His smile weakened and his eyes darkened as he stared across the room. “He warned me to stay away from you.”

And sitting on his lap was just the sort of thing that Aubrey was worried about. “Wise counsel, Drayton,” she pointed out, sliding her feet to the floor and easing out of his embrace. “We should listen to him. He is a good friend.”

“A true friend would care about my happiness,” he countered, as she perched on the edge of a footstool and told herself that being careful was better than being comfortable.

“What did the girls do with the day while I slept it away?”

He cocked a brow. “You’re changing the subject.”

“Quite deliberately,” she admitted. “What did the girls do with their day?”

“Lessons in the morning,” he supplied, stretching his legs out and leaning back to cradle his head in his hands.

“You’re right about Mrs. Miller being the grandmotherly sort. I like her. After luncheon, Aubrey, Haywood, and I took the girls out so she could have a hard-earned nap.”

“And what did you all do?”

“Simone had her first fencing lesson. She’s very good.”

“Why am I not surprised?”

“And Fiona found an injured squirrel in the stable.”

“Oh, no. I hope she wasn’t heartbroken.”

He laughed softly and his eyes twinkled. “She splinted its leg and made Haywood find her a cage to keep it safe should Beeps ever rouse enough to have a moment of bad manners and feral instinct.”

She laughed and then the implication settled in her brain. “The squirrel is in the house?”

“In her room,” he said, nodding as though every home had a squirrel in residence. “It’s name is Scutter. Just so you know.”

“What if it’s diseased, Drayton?”

“Aside from the leg, he looks just fine. And there’s certainly nothing wrong with his appetite. Have you ever seen, at close quarters, a squirrel eat? They’re the most incredible little machines. It’s really more fascinating than you’d think.”

She’d missed it. She’d missed standing beside Drayton and laughing with him as they watched Scutter gnaw away at a nut. The loss of that moment, that chance, hurt. Just as it hurt to sit apart from him now and want so badly to climb back into his arms. If only she hadn’t been so brave the one time. If only she didn’t know just how much she was giving up for the sake of protecting their all-important social reputations and financial prospects.

“What is it, Caroline?”

“I was just thinking,” she answered, scrambling for a plausible lie, “that you sound as if you enjoyed the day.”

“It was more entertaining than swabbing down cannon barrels ever was.”

“Are you missing the military at all?”

“Command is command,” he said after a moment. “The satisfactions are different, but also similar in many ways.” He shrugged and pushed himself to his feet. “All in all, I’d have to say that I’m adjusting to the sudden change in my circumstances far more quickly and smoothly than I expected.”

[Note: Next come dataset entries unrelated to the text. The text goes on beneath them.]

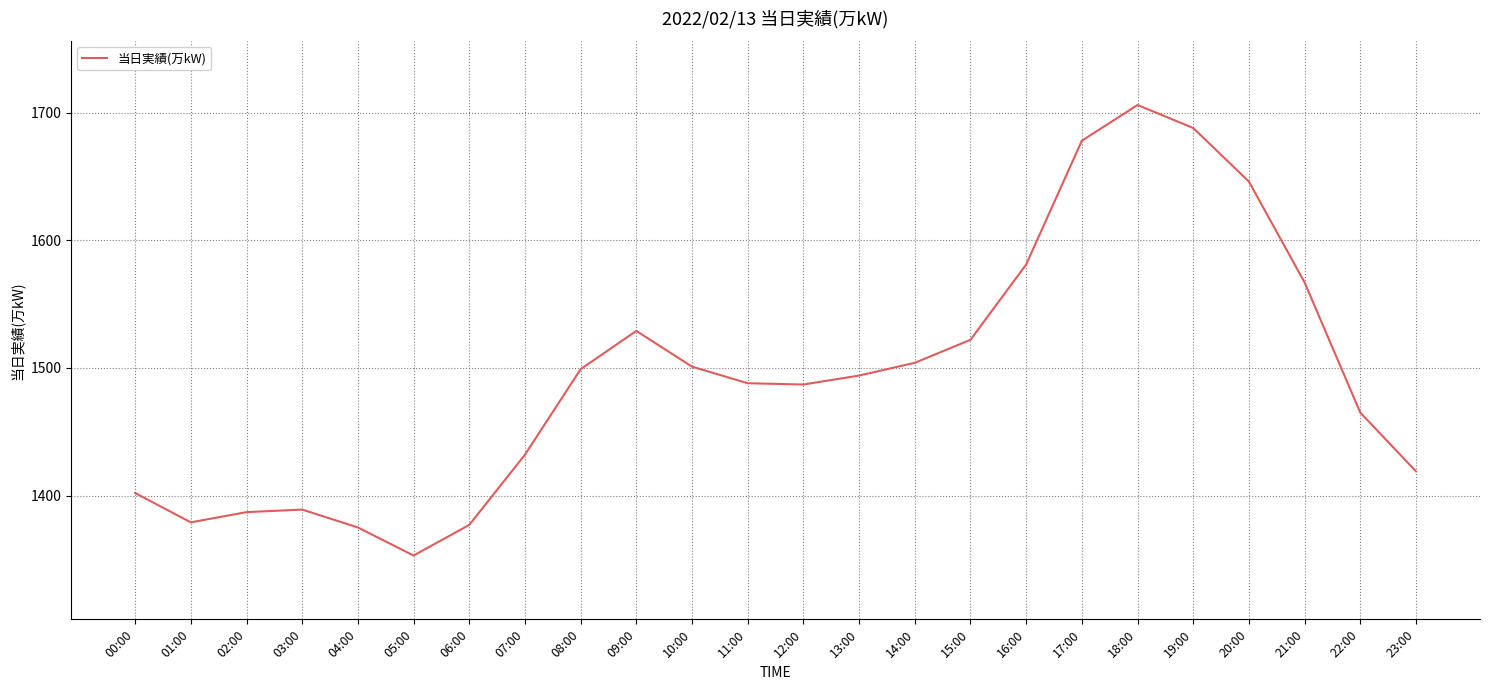

Does the chart have visible grid lines?

Yes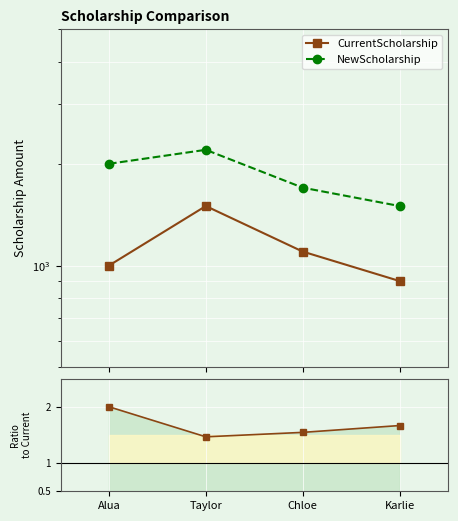

Where is NewScholarship/Current nearest to the value 1?

Taylor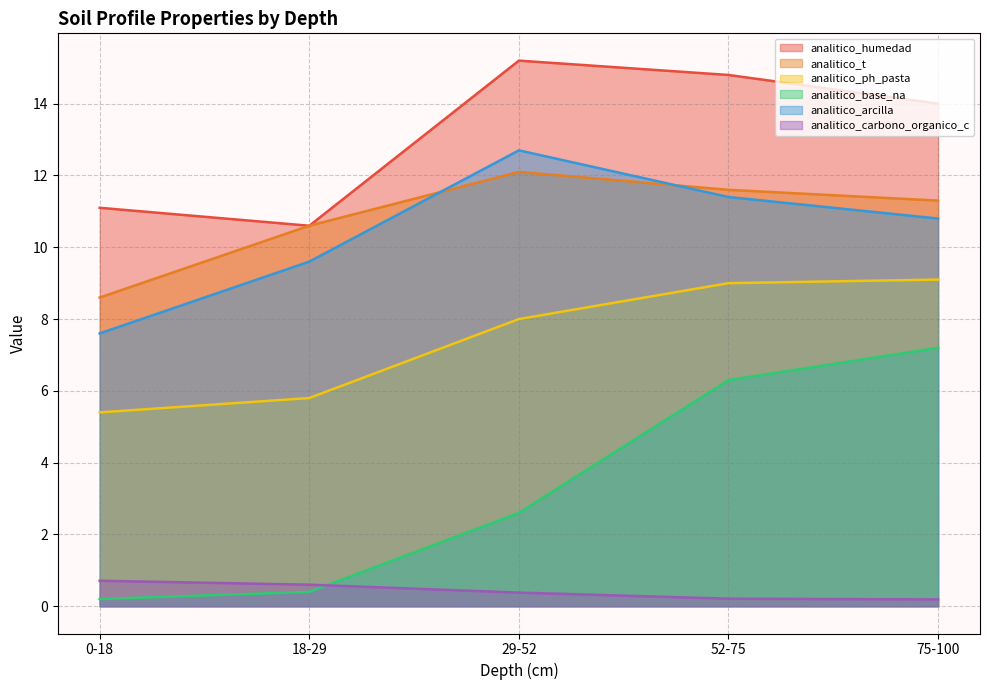

How many series are shown in this chart?

6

She stood, too, hoping they could get through parting without too much awkwardness. “You seem to be a much happier man than the one that walked through the door of my shop two days ago.”

“Three days,” he corrected with a wink.

“You know what I mean.”

He nodded and tilted his head to consider her. “You seem to be a much happier woman, too.”

Well, yes, but admitting it would just give him too much satisfaction. “I was perfectly happy with my life.”

“You know what I mean.”

“Yes, I do.”

He reached out and trailed a fingertip slowly along the top of her nose. “Could I talk you into coming to bed with me, dear Caroline?”

“No,” she whispered as her heart insisted that it would be wonderful if she did.